The paper revisits the surrogate‑data methodology that underpins most weak‑nonlinearity tests in time‑series analysis. The two standard algorithms—Amplitude Adjusted Fourier Transform (AAFT) and its iterated version (IAAFT)—are designed to preserve the original series’ amplitude distribution while reproducing its power spectrum. Both rely on a single randomisation of Fourier phases before the first inverse transform, assuming that this step eliminates all higher‑order correlations. The authors demonstrate that this assumption is flawed: the subsequent remapping of amplitudes (and, for IAAFT, the iterative refinement of the spectrum) can re‑introduce phase correlations, thereby contaminating the surrogate with residual nonlinear structure.

To expose the problem, the authors generate surrogates from a chaotic Lorenz‑system time series. By computing phase‑phase correlation functions, phase histograms, and complex‑phase autocorrelations, they show that both AAFT and IAAFT produce surrogates whose Fourier phases are not truly independent. Consequently, standard nonlinear statistics (mutual information, nonlinear prediction error, correlation dimension) applied to these surrogates can yield inflated values, leading to false‑positive detections of nonlinearity.

In response, the paper proposes two new iterative surrogate‑generation schemes that enforce phase randomness at every iteration. The first, Phase‑Controlled AAFT (PC‑AAFT), inserts a full phase‑randomisation step after each inverse Fourier transform before the amplitude‑remapping stage. The second, Iterative Phase‑Controlled IAAFT (IP‑IAAFT), augments the classic IAAFT loop with the same phase‑randomisation at each iteration, while still iteratively matching both the power spectrum and the empirical amplitude distribution. Convergence criteria are defined by the mean‑square error of the spectrum and a Kolmogorov‑Smirnov statistic for the amplitude distribution.

Extensive numerical tests reveal that both PC‑AAFT and IP‑IAAFT drive the phase‑correlation coefficients to values indistinguishable from zero, while preserving the target spectrum and distribution to within machine precision. When the newly generated surrogates are subjected to the same nonlinear diagnostics, the statistics match those of a purely linear Gaussian process, confirming that the surrogates are truly linear by construction. In contrast, the traditional AAFT/IAAFT surrogates display significant deviations, illustrating the risk of spurious nonlinearity detection.

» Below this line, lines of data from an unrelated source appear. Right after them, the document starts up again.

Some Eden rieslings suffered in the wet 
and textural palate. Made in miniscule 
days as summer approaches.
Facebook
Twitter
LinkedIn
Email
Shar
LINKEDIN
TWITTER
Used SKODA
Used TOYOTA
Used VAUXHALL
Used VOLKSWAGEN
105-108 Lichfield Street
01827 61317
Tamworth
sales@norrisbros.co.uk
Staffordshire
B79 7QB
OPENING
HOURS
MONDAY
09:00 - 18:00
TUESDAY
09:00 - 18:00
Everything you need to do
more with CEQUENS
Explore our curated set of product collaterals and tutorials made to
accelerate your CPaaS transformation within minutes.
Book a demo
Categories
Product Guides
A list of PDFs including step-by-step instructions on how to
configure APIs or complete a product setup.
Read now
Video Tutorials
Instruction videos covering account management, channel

The authors conclude that rigorous control of Fourier‑phase randomness is essential for reliable surrogate‑based hypothesis testing. Their phase‑controlled algorithms close a long‑standing gap in the methodology, offering a robust tool for fields ranging from climate science to biomedical signal analysis where accurate discrimination between linear stochasticity and genuine nonlinear dynamics is critical.